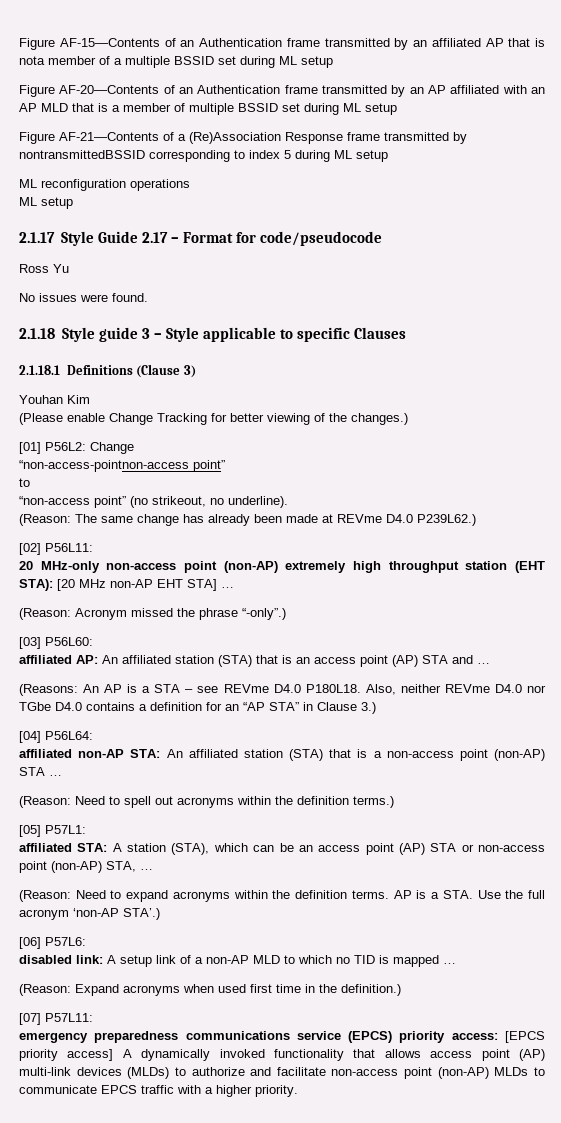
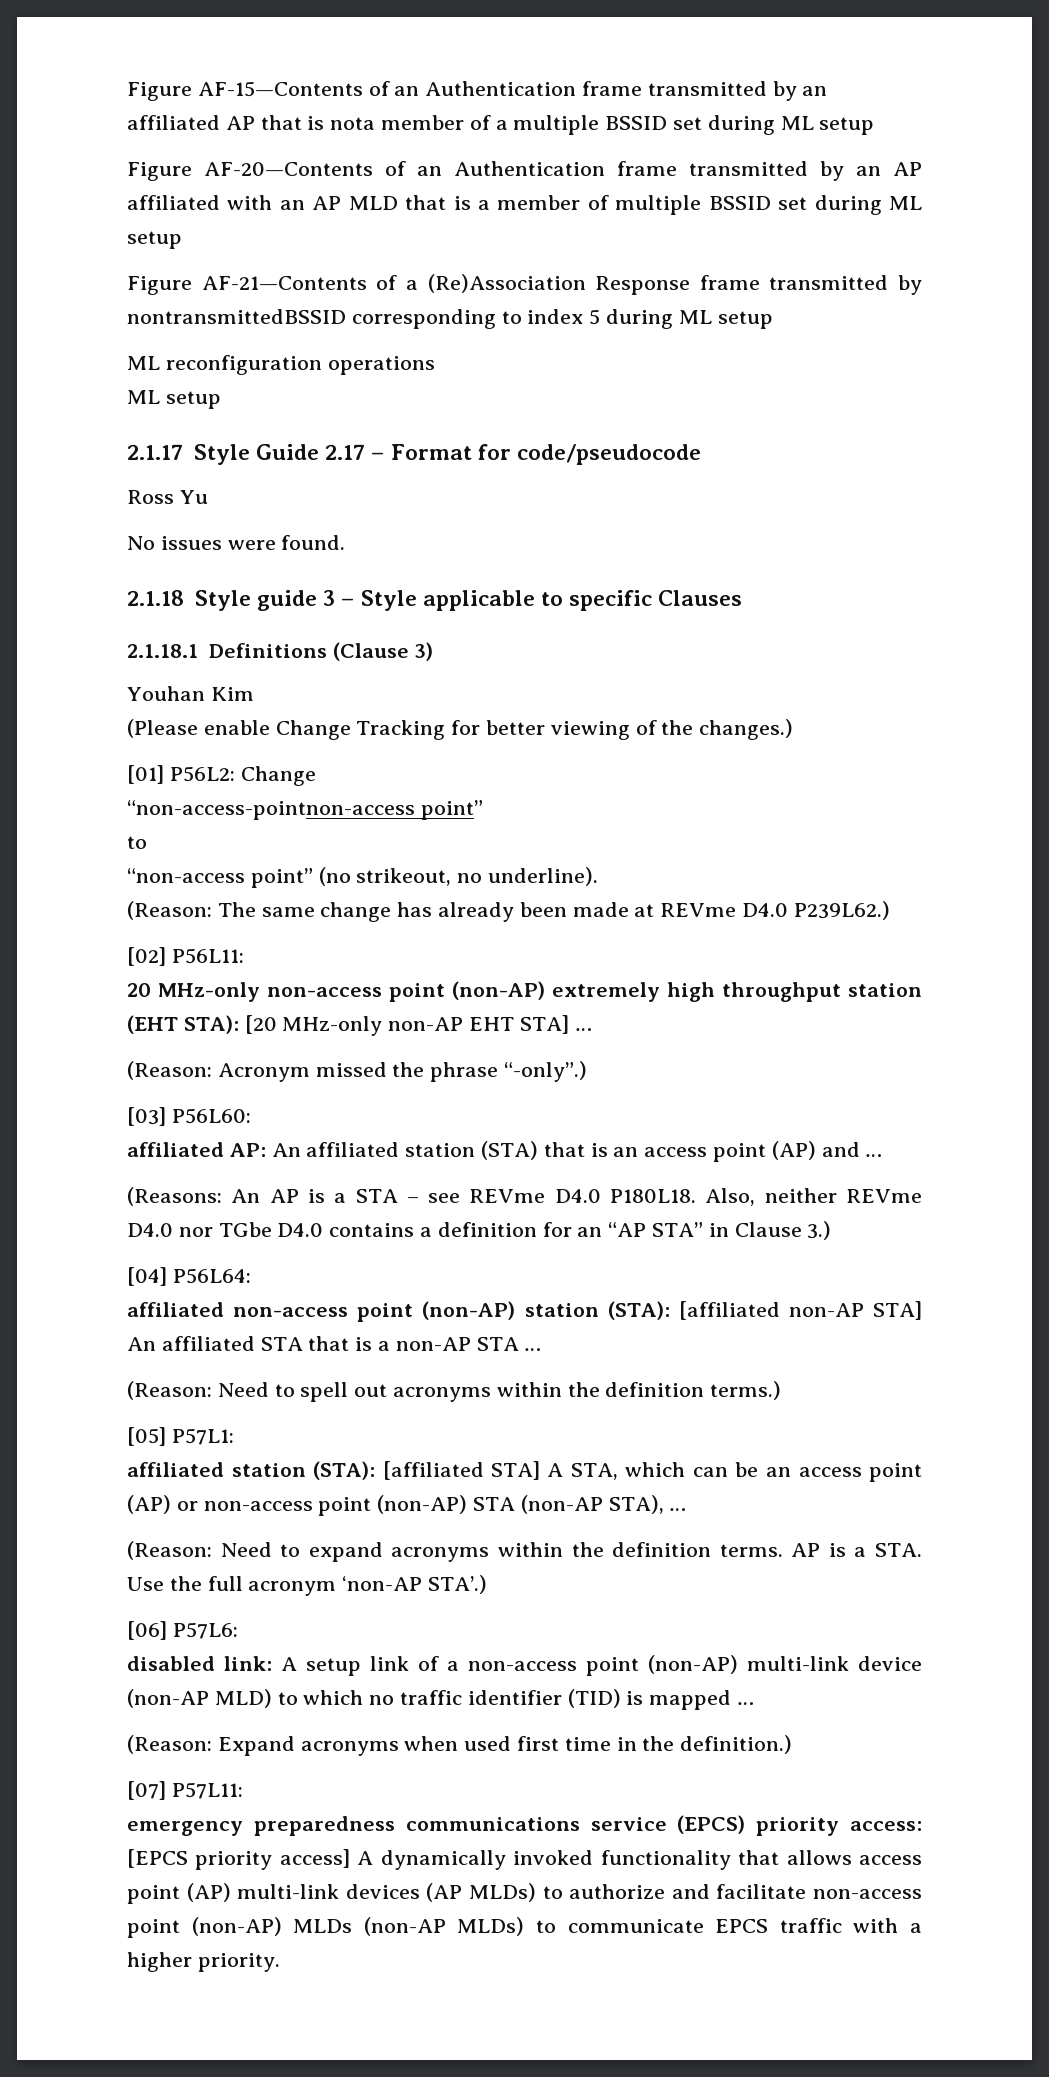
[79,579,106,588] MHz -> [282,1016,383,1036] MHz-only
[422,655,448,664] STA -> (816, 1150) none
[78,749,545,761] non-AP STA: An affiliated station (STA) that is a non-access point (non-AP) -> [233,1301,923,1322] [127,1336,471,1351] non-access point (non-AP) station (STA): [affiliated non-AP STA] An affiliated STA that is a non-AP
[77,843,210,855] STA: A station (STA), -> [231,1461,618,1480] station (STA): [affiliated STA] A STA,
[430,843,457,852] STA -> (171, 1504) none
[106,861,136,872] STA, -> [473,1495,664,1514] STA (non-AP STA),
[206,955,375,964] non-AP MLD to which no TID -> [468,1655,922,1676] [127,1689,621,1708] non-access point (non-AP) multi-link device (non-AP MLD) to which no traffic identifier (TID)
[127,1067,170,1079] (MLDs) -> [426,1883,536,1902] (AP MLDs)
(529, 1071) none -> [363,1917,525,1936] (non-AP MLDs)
+-------+
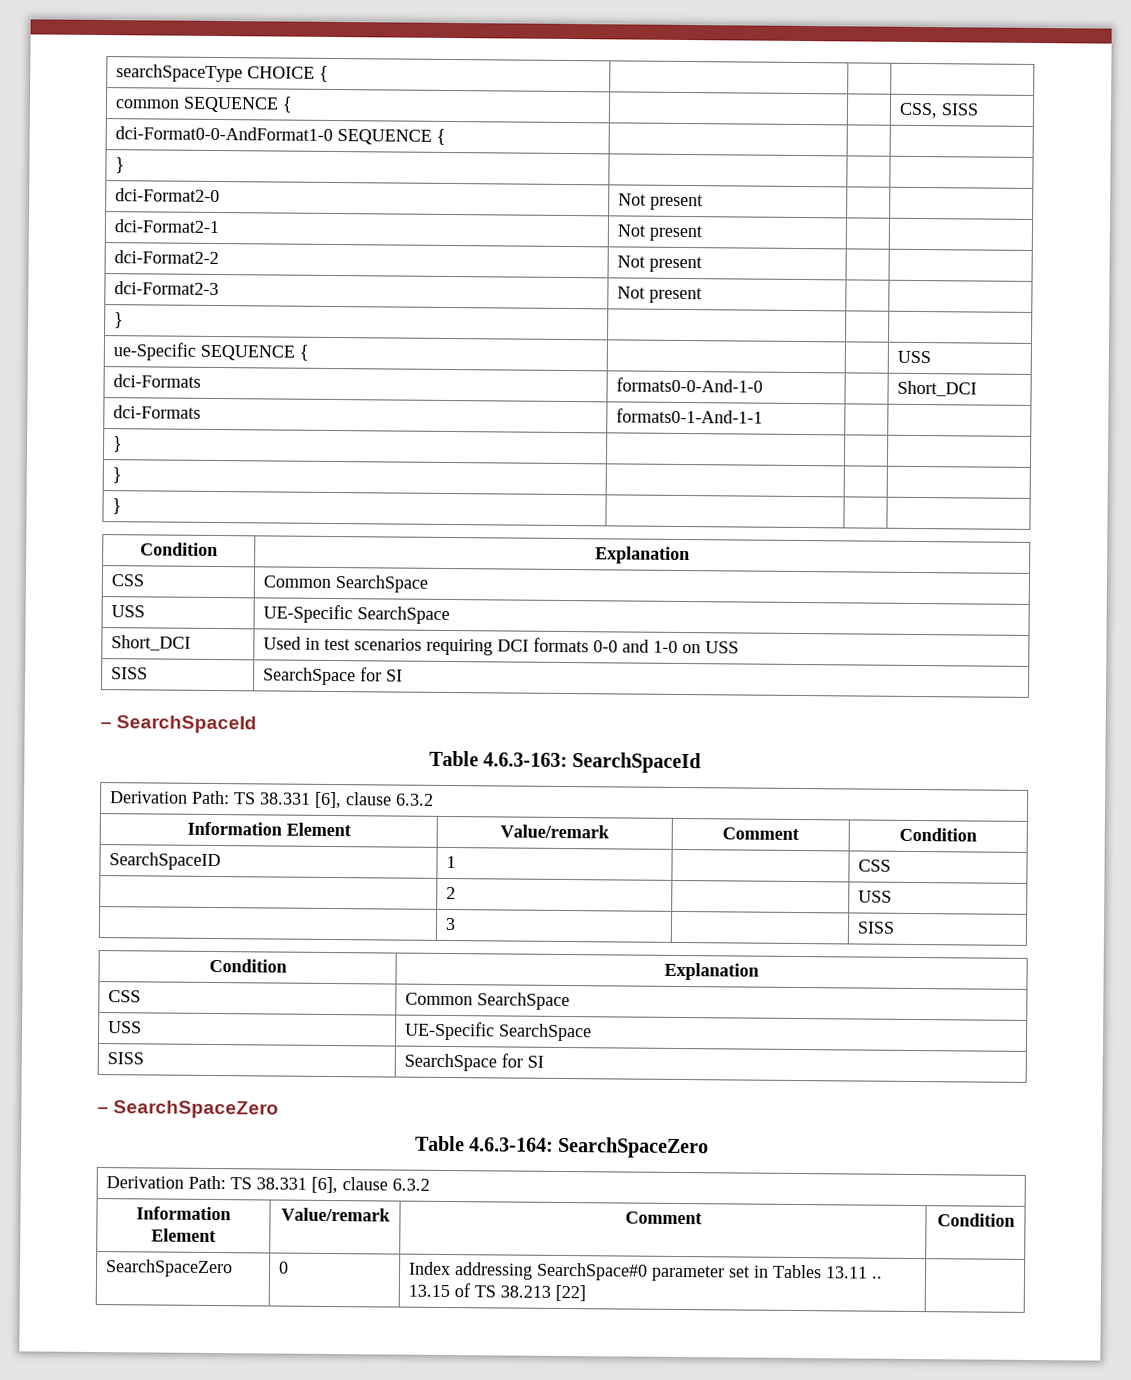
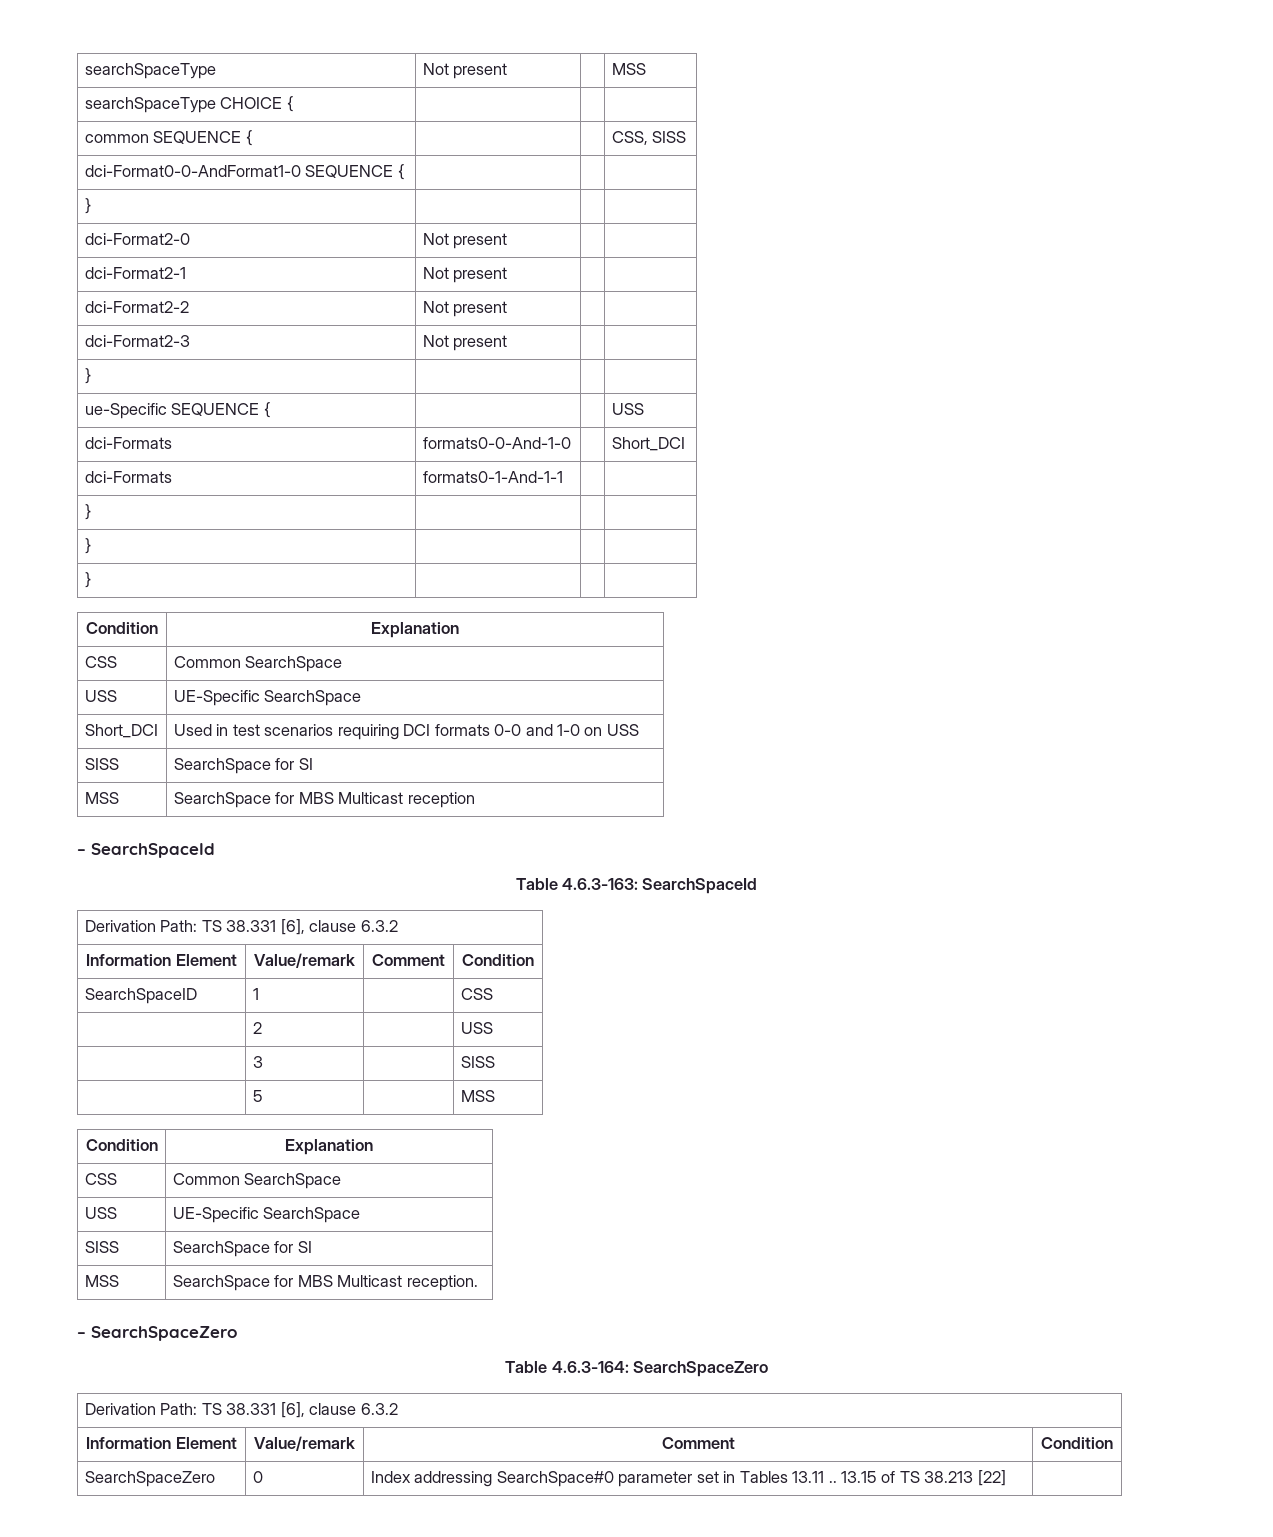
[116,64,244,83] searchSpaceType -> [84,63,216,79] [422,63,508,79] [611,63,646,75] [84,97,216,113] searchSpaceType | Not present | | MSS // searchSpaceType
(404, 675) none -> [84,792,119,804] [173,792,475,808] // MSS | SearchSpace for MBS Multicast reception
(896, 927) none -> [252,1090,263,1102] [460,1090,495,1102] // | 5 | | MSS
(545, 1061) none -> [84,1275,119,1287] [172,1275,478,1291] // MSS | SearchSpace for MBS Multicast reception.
+-------+
▸ WHAT TO WORK ON
Go through the material above, and wherever a line contains the string "access", return it.

▸ TASK RESULT
[78,749,545,761] non-AP STA: An affiliated station (STA) that is a non-access point (non-AP) -> [233,1301,923,1322] [127,1336,471,1351] non-access point (non-AP) station (STA): [affiliated non-AP STA] An affiliated STA that is a non-AP
[206,955,375,964] non-AP MLD to which no TID -> [468,1655,922,1676] [127,1689,621,1708] non-access point (non-AP) multi-link device (non-AP MLD) to which no traffic identifier (TID)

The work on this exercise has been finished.